На работе развод Карла скоро перестал быть новостью, тем более что подоспела более горячая и пикантная: у главного инженера появилась любовница. Новость муссировали на всех уровнях.
– И как ты думаешь, кто? – Кондрашин затянулся и выжидательно посмотрел на Карла.
– Да ничего я не думаю, – пожал плечами тот.
– Ну, так ты единственный, кто не думает, – обиделся Гена, – потому что все остальные знают.
И громким шепотом назвал имя начальницы копировального бюро.
Что он в ней нашел, удивленно подумал Карл. Женщина-манекен, витринная красота. Сам главный инженер – отнюдь не Аполлон: высок и тощ, как кочерга, глаза сощурены от дымящейся в зубах папиросы, волосы на висках торчат рожками. Мужик он характерный, любимая присказка: «Завод – это вам не лебединое озеро».
– Да на здоровье, – ответил Карл.
Азартный блеск в кондрашинских глазах сменился разочарованием.

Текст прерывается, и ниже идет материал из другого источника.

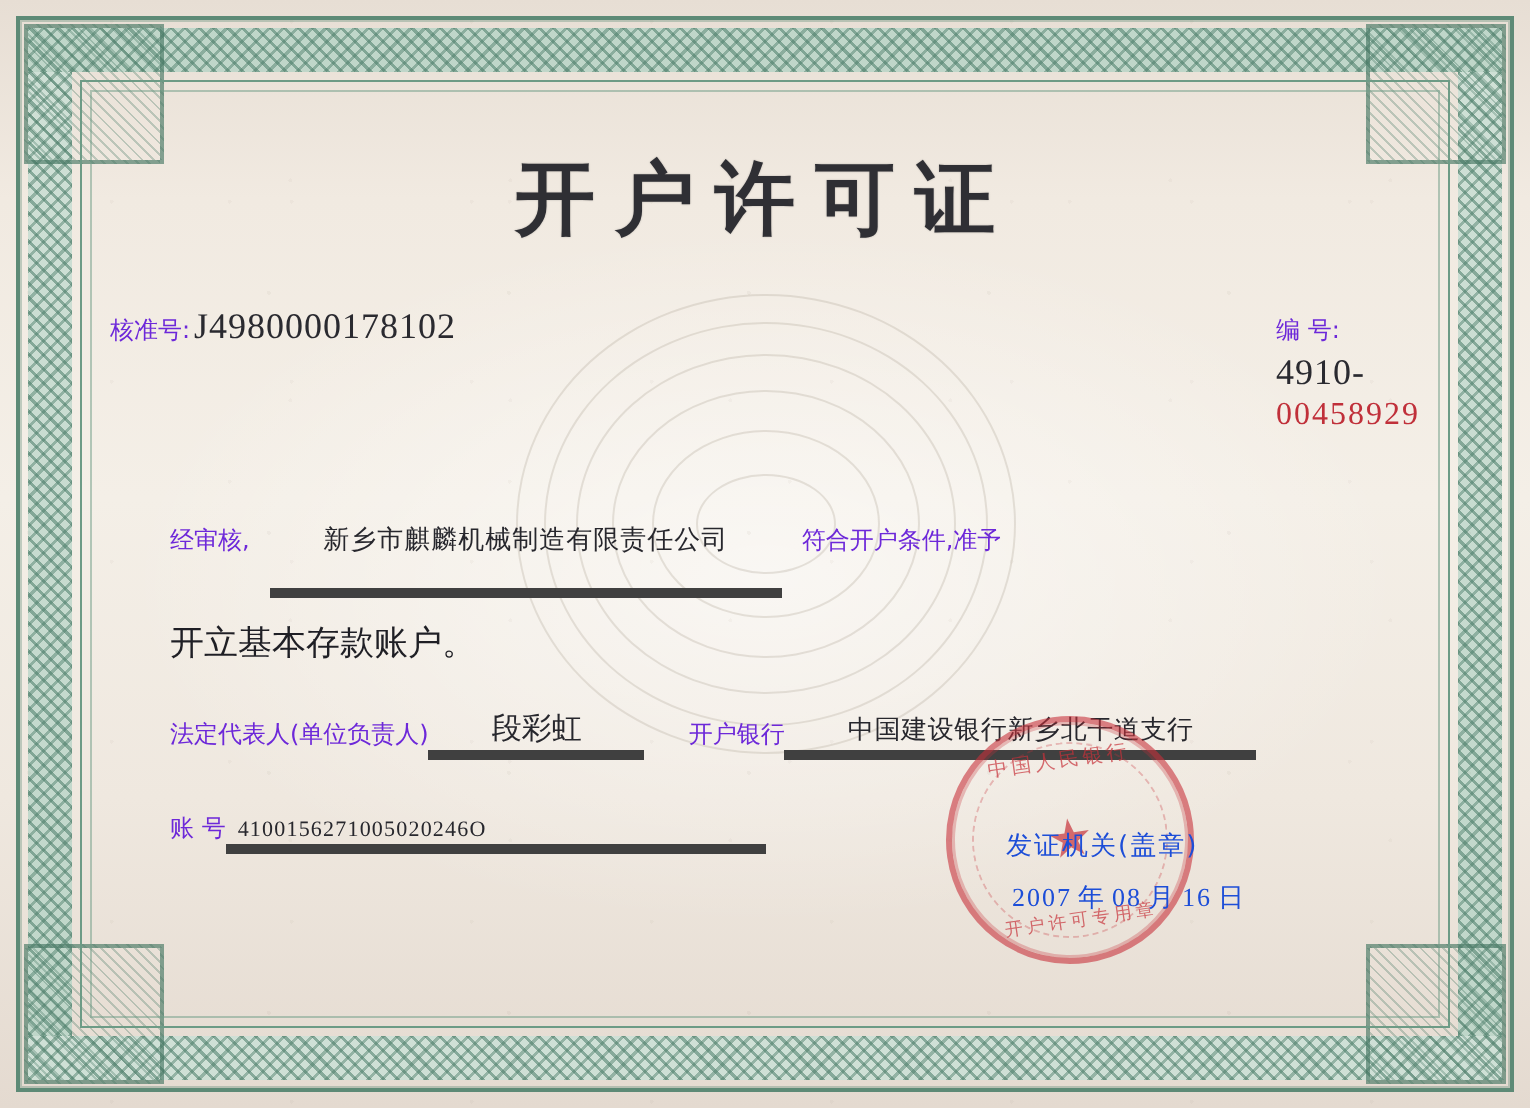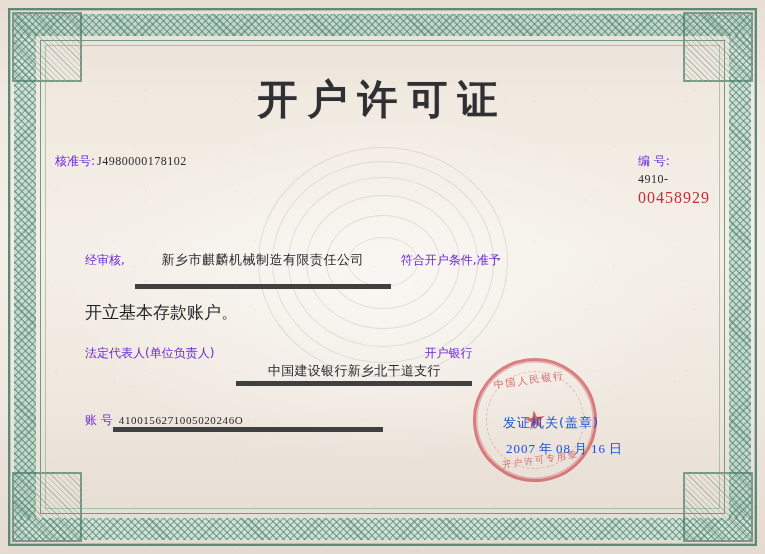"J4980000178102" .value-hand { font-size: 12px -> 18px }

Все последние месяцы он всячески выказывал свое участие. Звал Карла после работы: «Пойдем выпьем», давал какие-то советы, которые наверняка давали ему самому после развода, но Карлу почему-то была неприятна эта мужская солидарность. Нет одинаковых обстоятельств, а потому, он был в этом уверен, не бывает одинаковых разводов. Мало-помалу он стал избегать Кондрашина, выходя курить на другую лестничную площадку, а потом, сталкиваясь с ним, испытывал неловкость. Оставалась надежда, что тот ничего не замечает.
Во время обеденного перерыва Гена предложил опять сходить после работы в пивной бар. Карл отказался, сославшись на суету с обменом. «Чего ж ты молчал? – возмутился Кондрашин. – Я на этом деле собаку съел. Без меня ты даже не берись!»
Энтузиазм Кондрашина граничил с настырностью. Карл уплатил за обед и двинулся с подносом к дальнему столу. Кондрашин шел следом, на ходу вспоминая, как он менял родительскую двухкомнатную квартиру. «Моя стерва кооператив себе отсудила, для хахаля своего», – торопливо говорил Кондрашин между ложками харчо. Вокруг рта у него появился оранжевый, цвета мастики для пола, ободок. Карлушка поймал себя на том, что теперь его начало раздражать в Кондрашине все: манера говорить, не отрываясь от еды, чуть выпученные глаза и даже привычка закладывать карандаш за ухо, как это делал начальник отдела. Карандаш держался плохо, падал.
– Я уже взялся, – сказал Карл, – так что беготни хватает.
Кондрашин так активно вызвался поучаствовать («тебе черт знает что вдуют, там много тонкостей»), что пришлось повторить уже тверже: «Спасибо; я сам».
Кондрашин осекся. Передернул плечами: «Дело хозяйское» и придвинул к себе тарелку.
Обиделся.
Вины Карлушка не чувствовал, только облегчение. Неделю-другую назад он в такой ситуации постарался бы как-то сманеврировать, согласился бы на выпивку.
Что один раз и сделал, потом прокляв все на свете – и в первую очередь свою бесхарактерность.
Сначала пришлось выстоять долгую очередь в пивбар. Сидящие внутри не торопились. Он хотел есть и готов был уйти, но Кондрашин уверял, что «десяти минут не пройдет – и мы в дамках, ты что!». О десяти минутах можно было только мечтать; через полчаса Карл решил, что с него хватит, но в этот момент открылась дверь. Вышла большая веселая компания, и дверь тут же всосала кусок очереди; Гена изо всех сил работал локтями.
Внутри было шумно и дымно, воняло чем-то кислым. Мало что напоминало пивные бары на взморье, куда он любил заходить. Настя наотрез отказывалась: «Если б ты попробовал немецкое пиво – или хотя бы чешское, если б ты побывал в тех барах, ты бы эти обходил за километр!». Удивительно, сколько упрека ей удавалось вложить в такую фразу, словно он сам был виноват, что не заходил в те замечательные бары и не пробовал ни немецкого, ни «хотя бы» чешского пива. Да, ему нравилось посидеть на грубой скамейке за таким же грубым столом – так имитировали деревенский стиль, – как нравилось местное янтарное пиво с толстой и легкой, словно поролоновой, пеной.
Здесь, в недавно открывшемся баре, тоже стояла грубо тесанная стилизованная мебель. Справа от Карла на скамейке чей-то нож глубоко вырезал: «Валя». Вдобавок еду подавали в грубой и тяжелой керамической посуде.